All of the records must be repeated exactly as they read.

[[ Records for this exercise, beginning ]]

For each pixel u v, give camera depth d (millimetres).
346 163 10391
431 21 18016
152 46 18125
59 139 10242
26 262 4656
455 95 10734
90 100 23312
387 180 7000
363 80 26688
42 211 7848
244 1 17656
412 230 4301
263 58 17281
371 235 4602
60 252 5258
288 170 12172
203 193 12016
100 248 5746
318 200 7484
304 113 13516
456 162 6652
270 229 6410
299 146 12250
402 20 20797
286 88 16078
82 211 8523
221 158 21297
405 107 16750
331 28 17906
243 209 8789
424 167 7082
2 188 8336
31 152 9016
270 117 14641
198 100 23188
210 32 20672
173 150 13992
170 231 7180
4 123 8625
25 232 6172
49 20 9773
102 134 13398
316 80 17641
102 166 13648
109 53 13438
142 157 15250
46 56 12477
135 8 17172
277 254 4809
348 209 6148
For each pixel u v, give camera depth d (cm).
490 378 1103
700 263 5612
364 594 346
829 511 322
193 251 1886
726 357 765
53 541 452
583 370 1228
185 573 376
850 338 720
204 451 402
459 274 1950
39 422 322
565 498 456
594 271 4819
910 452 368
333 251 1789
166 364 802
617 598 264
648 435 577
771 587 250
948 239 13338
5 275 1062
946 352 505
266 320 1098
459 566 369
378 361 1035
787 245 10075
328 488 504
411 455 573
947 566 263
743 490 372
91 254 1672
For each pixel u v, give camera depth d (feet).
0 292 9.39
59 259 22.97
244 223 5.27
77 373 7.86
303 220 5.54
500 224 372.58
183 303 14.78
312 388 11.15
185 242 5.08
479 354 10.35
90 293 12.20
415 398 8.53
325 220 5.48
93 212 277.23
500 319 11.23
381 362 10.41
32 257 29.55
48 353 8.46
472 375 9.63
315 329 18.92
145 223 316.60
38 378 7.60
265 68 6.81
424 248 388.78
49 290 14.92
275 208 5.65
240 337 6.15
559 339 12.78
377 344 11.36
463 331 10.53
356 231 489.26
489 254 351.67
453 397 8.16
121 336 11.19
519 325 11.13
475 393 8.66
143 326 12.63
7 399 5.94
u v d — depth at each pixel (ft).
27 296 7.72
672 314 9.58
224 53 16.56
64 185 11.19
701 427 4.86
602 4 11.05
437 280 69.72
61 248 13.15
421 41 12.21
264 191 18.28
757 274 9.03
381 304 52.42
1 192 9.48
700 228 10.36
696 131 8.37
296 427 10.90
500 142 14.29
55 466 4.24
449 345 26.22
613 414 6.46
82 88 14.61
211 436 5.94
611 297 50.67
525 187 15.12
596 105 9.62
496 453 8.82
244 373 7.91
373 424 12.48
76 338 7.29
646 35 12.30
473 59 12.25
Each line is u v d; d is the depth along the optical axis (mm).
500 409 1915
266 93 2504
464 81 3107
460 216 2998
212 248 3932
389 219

[[ Records for this exercise, end ]]

--- Result of this task ---
For each pixel u v, give camera depth d (millimetres).
346 163 10391
431 21 18016
152 46 18125
59 139 10242
26 262 4656
455 95 10734
90 100 23312
387 180 7000
363 80 26688
42 211 7848
244 1 17656
412 230 4301
263 58 17281
371 235 4602
60 252 5258
288 170 12172
203 193 12016
100 248 5746
318 200 7484
304 113 13516
456 162 6652
270 229 6410
299 146 12250
402 20 20797
286 88 16078
82 211 8523
221 158 21297
405 107 16750
331 28 17906
243 209 8789
424 167 7082
2 188 8336
31 152 9016
270 117 14641
198 100 23188
210 32 20672
173 150 13992
170 231 7180
4 123 8625
25 232 6172
49 20 9773
102 134 13398
316 80 17641
102 166 13648
109 53 13438
142 157 15250
46 56 12477
135 8 17172
277 254 4809
348 209 6148
For each pixel u v, give camera depth d (cm).
490 378 1103
700 263 5612
364 594 346
829 511 322
193 251 1886
726 357 765
53 541 452
583 370 1228
185 573 376
850 338 720
204 451 402
459 274 1950
39 422 322
565 498 456
594 271 4819
910 452 368
333 251 1789
166 364 802
617 598 264
648 435 577
771 587 250
948 239 13338
5 275 1062
946 352 505
266 320 1098
459 566 369
378 361 1035
787 245 10075
328 488 504
411 455 573
947 566 263
743 490 372
91 254 1672
For each pixel u v, give camera depth d (feet).
0 292 9.39
59 259 22.97
244 223 5.27
77 373 7.86
303 220 5.54
500 224 372.58
183 303 14.78
312 388 11.15
185 242 5.08
479 354 10.35
90 293 12.20
415 398 8.53
325 220 5.48
93 212 277.23
500 319 11.23
381 362 10.41
32 257 29.55
48 353 8.46
472 375 9.63
315 329 18.92
145 223 316.60
38 378 7.60
265 68 6.81
424 248 388.78
49 290 14.92
275 208 5.65
240 337 6.15
559 339 12.78
377 344 11.36
463 331 10.53
356 231 489.26
489 254 351.67
453 397 8.16
121 336 11.19
519 325 11.13
475 393 8.66
143 326 12.63
7 399 5.94
u v d — depth at each pixel (ft).
27 296 7.72
672 314 9.58
224 53 16.56
64 185 11.19
701 427 4.86
602 4 11.05
437 280 69.72
61 248 13.15
421 41 12.21
264 191 18.28
757 274 9.03
381 304 52.42
1 192 9.48
700 228 10.36
696 131 8.37
296 427 10.90
500 142 14.29
55 466 4.24
449 345 26.22
613 414 6.46
82 88 14.61
211 436 5.94
611 297 50.67
525 187 15.12
596 105 9.62
496 453 8.82
244 373 7.91
373 424 12.48
76 338 7.29
646 35 12.30
473 59 12.25
Each line is u v d; d is the depth along the optical axis (mm).
500 409 1915
266 93 2504
464 81 3107
460 216 2998
212 248 3932
389 219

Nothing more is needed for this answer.